## [What needs to be done]
Using the book review, answer:
(a) During which era does the young woman's account take place?
(b) On what kind of farm, and in which state, was Cora Mae Slaughter born?
(c) Who is Cora's only friend, and where does Cora meet her?

## [Source document]
○ ○ ○ ○

A portrait of victimhood, almost a glorification, in which the victim is so self-pitying and self-justifying that she loses...

Wells’s debut is the first-person account of a young woman during the Truman era who passively bears physical deformity, poverty, and spousal abuse of increasing violence until ideals and maternal instinct force her into rebellion.

Born with a club foot on a Virginia sharecropper’s farm, Cora Mae Slaughter reaches adolescence feeling like an outcast. Cora describes her father as a drunk who beats his wife and children, her mother as a shell of a woman weakened by childbirth who lives by the Bible. Only Cora’s beautiful sister Sibby, who protects Cora from the mean-spirited teasing of their schoolmates, is described with any affection. As she is quick to point out, Cora is smarter than her peers, but she pines for the kind of romance other girls her age are experiencing. As a result, when an itinerant worker named Aaron flirts with her during tobacco-curing season, she assumes they are in love. After Aaron rapes her, she inexplicably chooses to stay the night with him. Too ashamed then to return home, she wanders the countryside with him as he loses job after job to drink. He also begins to beat Cora. The birth of a child, Joshua, brightens her life, but Aaron’s viciousness increases. Eventually he puts wax in her ears to deafen her and forbids her to speak. She accepts even this new cruelty, believing she thus protects Joshua. Cora’s only friend is Nita, a black woman she meets at the creek where she and Joshua bathe. Finally, upon discovering that Aaron plans to wax up Joshua’s ears too and that he and his friends plan to set fire to the black community where Nita lives, Cora springs into action. Her revenge will be violent and complete.

○ ○ ○ ○

## [Data rows]
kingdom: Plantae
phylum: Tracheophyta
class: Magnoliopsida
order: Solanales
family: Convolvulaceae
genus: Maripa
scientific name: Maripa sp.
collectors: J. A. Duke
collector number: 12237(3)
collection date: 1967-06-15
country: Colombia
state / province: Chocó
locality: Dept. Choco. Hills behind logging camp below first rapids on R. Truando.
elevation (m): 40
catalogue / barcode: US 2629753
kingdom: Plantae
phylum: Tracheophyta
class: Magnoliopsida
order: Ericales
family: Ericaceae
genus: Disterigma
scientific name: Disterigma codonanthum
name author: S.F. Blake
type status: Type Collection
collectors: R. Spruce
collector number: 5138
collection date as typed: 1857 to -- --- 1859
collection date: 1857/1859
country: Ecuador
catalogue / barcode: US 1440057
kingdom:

○ ○ ○ ○

## [Answer in full]
(a) The Truman era.
(b) A sharecropper's farm in Virginia.
(c) Nita, a black woman, whom Cora meets at the creek where she and Joshua bathe.